Can you imagine if the election results were the opposite and WE tried to play the Russia/CIA card. It would be called conspiracy theory!— Donald J. Trump (@realDonaldTrump) December 12, 2016
Unless you catch "hackers" in the act, it is very hard to determine who was doing the hacking. Why wasn't this brought up before election?— Donald J. Trump (@realDonaldTrump) December 12, 2016
Appearing on CBS’ Face the Nation, host Chris Dickerson asked Trump advisor and former campaign manager Kellyanne Conway whether Trump saying he respected the intelligence community while describing their advice and findings “laughable” was a double standard.
“What’s laughable and ridiculous is the notion that somehow this was meant to defeat Hillary Clinton and elevate him to the presidency,” Conway responded. “He thinks that people are trying to re-litigate the election.”

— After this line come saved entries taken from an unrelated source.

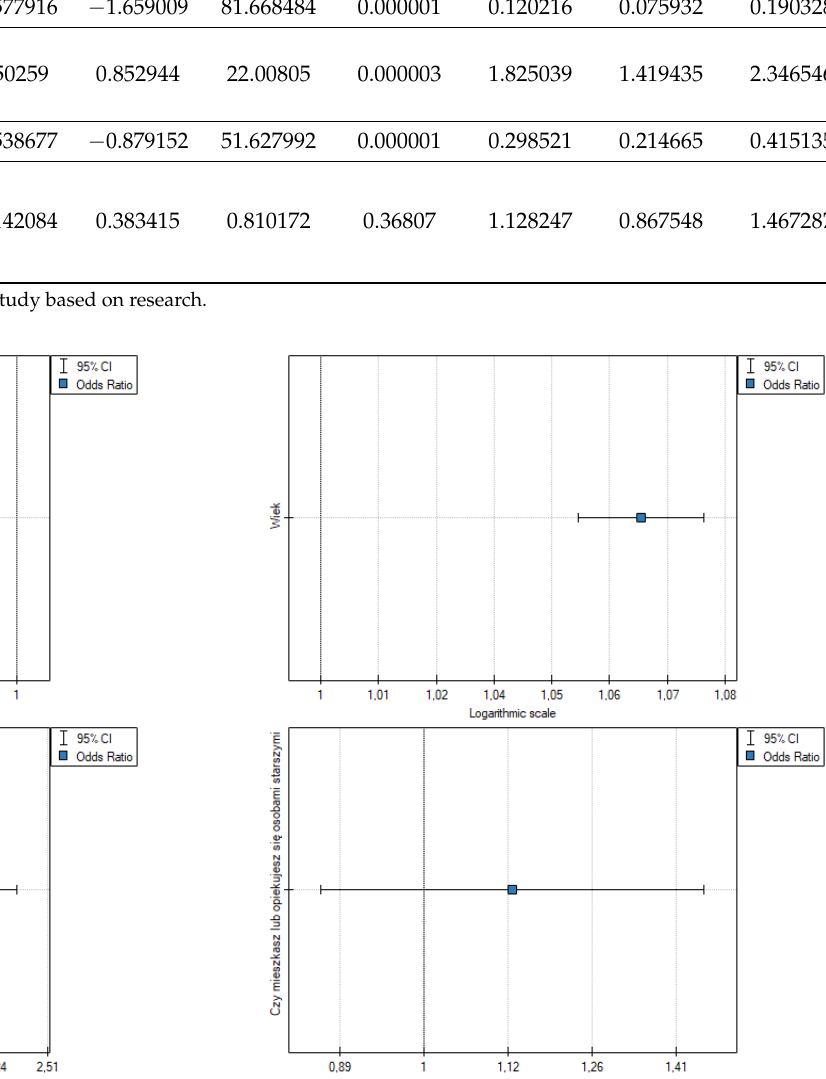
Table 6. Logistic regression model for somatic fear symptoms and demographics.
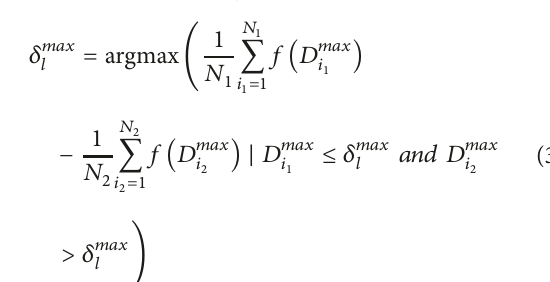
Figure 5: Relationship between 𝐷 𝑚𝑎𝑥 𝑖 and V 𝑟𝑒𝑎𝑟 𝑖 at the Xianxia- Jianhe intersection. When 𝛿 𝑚𝑎𝑥 𝑙 = 3.27𝑚 , the difference between the average speed of rear vehicles when 𝐷 𝑚𝑎𝑥 𝑖 ≥ 3.27𝑚 and 𝐷 𝑚𝑎𝑥 𝑖 < 3.27𝑚 reaches the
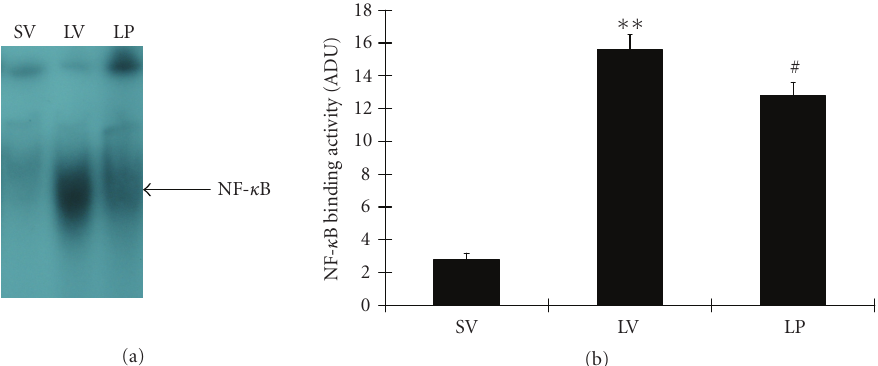
Figure 1: NF- κ B activity in the ileum tissue in SV group (sham + vehicle, n = 6), LV group (lesion + vehicle, n = 6), and LP group (lesion + progesterone, n = 6). (Upper) EMSA autoradiography of NF- κ B DNA binding. (Bottom) Levels of NF- κ B DNA binding activity quantified by computer-assisted densitometric scanning and expressed as an arbitrary densitometric units (ADU). As compared with SV group, NF- κ B binding activity measured by EMSA was significantly increased in LV group. Compared to LV group, progesterone significantly suppressed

Kellyanne Conway says PEOTUS Trump characterizing CIA investigation as "laughing point" is "compatible" with his respect for intelligence pic.twitter.com/vO5h8tpPsj— Face The Nation (@FaceTheNation) December 11, 2016
Trump’s incoming chief-of-staff and current chairman of the Republican National Committee Reince Priebus voiced his doubts about the credibility of the CIA report as well, pointing to the Post‘s use of unnamed sources while speaking with Meet the Press host Chuck Todd.
“Let’s just clear this up, do you believe that the president-elect believed that Russia was trying to muddy up and get involved in the election in 2016?” Todd asked.
“Number one, you don’t know it, I don’t know it, and there’s been no conclusive or specific report that say otherwise,” Priebus said. “So that’s the first thing. The second thing I would tell you is that you don’t have any proof that the outcome of the election was changed. Forget about who did the hacking.”
Meanwhile, former Alaska Gov. Sarah Palin, a long-time Trump supporter, took to Twitter to voice her skepticism and sarcastically offering to keep an eye on Russia from Alaska: “Russia’s getting out of hand? So says the defeated.”
Russia's getting out of hand? So says the defeated. Not to worry... remember I can keep an eye on them from here. https://t.co/jQBCDV5O3W— Sarah Palin (@SarahPalinUSA) December 12, 2016
Former United Nations Ambassador John Bolton, who is reportedly on Trump’s short list for deputy secretary of state, suggested the entire Russian hacking story may be a “false flag” operation carried out by the Obama administration.
“It is not at all clear to me just viewing this from the outside, that this hacking into the DNC and the RNC computers was not a false flag,” Bolton told Fox News’ Eric Shawn on Sunday. “So the question has to be asked, why did the Russians run their smart intelligence service against Hillary’s server, but their dumb intelligence service against the election?”
Despite the Trump team’s dismissal over the CIA’s reported assessment, the Senate Intelligence Committee will investigate the matter, according to Senate Majority Leader Mitch McConnell. And a group of electors have demanded the Office of the Director of National Intelligence provide intelligence briefings into any ongoing investigation into Trump’s ties to Russua to inform the Electoral College vote on Dec. 19.
David Gilmour is a reporter who specializes in national politics, internet culture, and technology.